The Edgar Allan Poe Museum

Halloween snow today. Mid-morning.Halloween Snow

Mid-afternoon. Of course, it will melt in a day or two.

I’ve spent a fair number of Halloweens in the North; this is the first time snow has fallen. Cold rain, sometimes, but no snow. Sometimes warm fall days or blustery cool ones, like the Halloween of 2001, when Lilly was so unnerved by the dark and the strong winds while out trick-or-treating that she insisted that I carry her home. She wasn’t quite four, so it was possible — but tiring.

Speaking of Halloween, I’ve been listening to “Danse Macabre” lately.

In high school, I made the mistake of calling the piece “Halloween music” in front of my band director. He let me have it. It’s a tone poem! It’s serious music from France! It’s blah blah blah. Know what, Mr. W? I was right. It can be all those other things and Halloween music as well. Halloween as in spirits roaming our world before All Hallow’s, not the candy-gathering custom.

The last place we visited during the recent Virginia trip was the Edgar Allan Poe Museum in the Shockoe Bottom neighborhood of Richmond.

Poe Museum Richmond

A small, specialized museum not in a house that Poe lived in — one of the places he lived was a few blocks away, long demolished — but including a building that is suitably old. In fact, according to a plaque on the wall, the oldest house still standing in Richmond, the Ege House.
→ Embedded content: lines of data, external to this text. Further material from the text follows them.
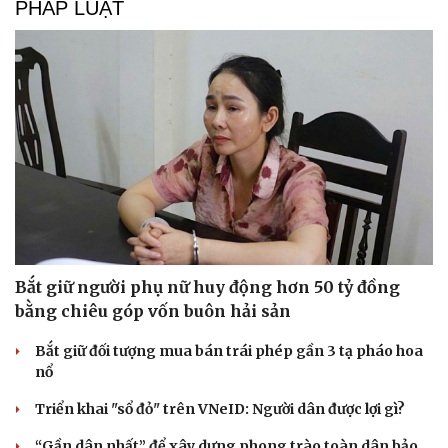
PHÁP LUẬT
Văn hóa
Giải trí
Bắt giữ người phụ nữ huy động hơn 50 tỷ đồng
Sân khấu - Điện ảnh
Nghệ sĩ
Văn học
Thời trang
bằng chiêu góp vốn buôn hải sản
Âm nhạc
Sao Việt
Bắt giữ đối tượng mua bán trái phép gần 3 tạ pháo hoa
Di sản
nổ
Triển khai "sổ đỏ" trên VNeID: Người dân được lợi gì?
“Gần dân nhất” để xây dựng phong trào toàn dân bảo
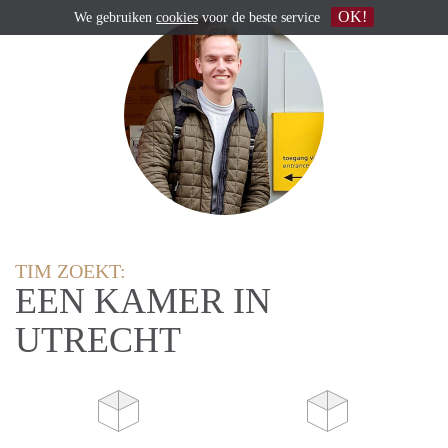
OK!
We gebruiken
cookies
voor de beste service
TIM ZOEKT:
EEN KAMER IN
UTRECHT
All in all, an interesting little museum. Ann thought so too. I found out things I didn’t know, such as that Poe was a gifted athlete at the University of Virginia. Also heard more about things I did know, such as that after Poe died, his enemy Rufus Griswold wrote damning and largely false accounts of the author — vestiges of which still cling to Poe.
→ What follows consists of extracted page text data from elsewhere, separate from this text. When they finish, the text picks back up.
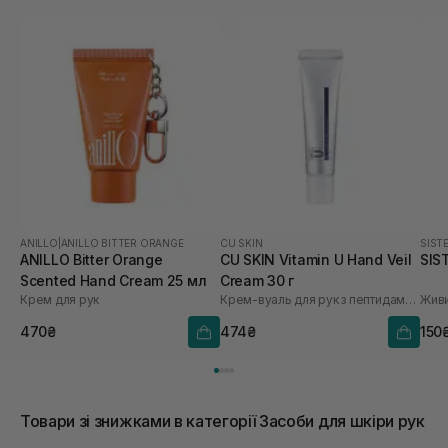
ANILLO
|
ANILLO BITTER ORANGE
CU SKIN
SIST
ANILLO Bitter Orange
CU SKIN Vitamin U Hand Veil
SIS
Scented Hand Cream 25 мл
Cream 30 г
Крем для рук
Крем-вуаль для рук з пептидами та волюфіліном
470₴
474₴
150
Товари зі знижками в категорії Засоби для шкіри рук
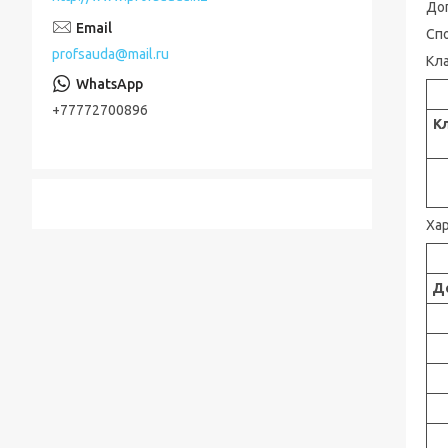
Доп
Спо
profsauda@mail.ru
Кл
+77772700896
К
Ха
Д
The museum is essentially three rooms: Poe’s early life, which was haunted by Death; Poe’s literary career, which was informed by Death; and Poe’s early and mysterious death, which was literally about Death. Some of the artifacts were owned by Poe or his family, or were portraits of them. Other items evoked his life and literature.

Such as this marble-and-bronze memorial to Poe.

The sign says, “… Edwin Booth, on behalf of the actors of New York, presented this monument to the Metropolitan Museum of Art in 1885 in memory of Poe…” Eventually, I guess, the Met got tired of it, and it ended up in Richmond.

Or this bust of Pallas, a copy of a Roman sculpture. Can’t call yourself a Poe museum without that, though a depiction of Night’s Plutonian Shore would be good as well.

Poe himself in stone out in the garden.

The garden is a pretty little space. People get married there, apparently.

My own favorite item.

I haven’t seen The Raven, but a movie with Vincent Price and Peter Lorre and Boris Karloff and Jack Nicholson, directed by Roger Corman, who did a lot of Poe-inspired movies, has to be worth a look.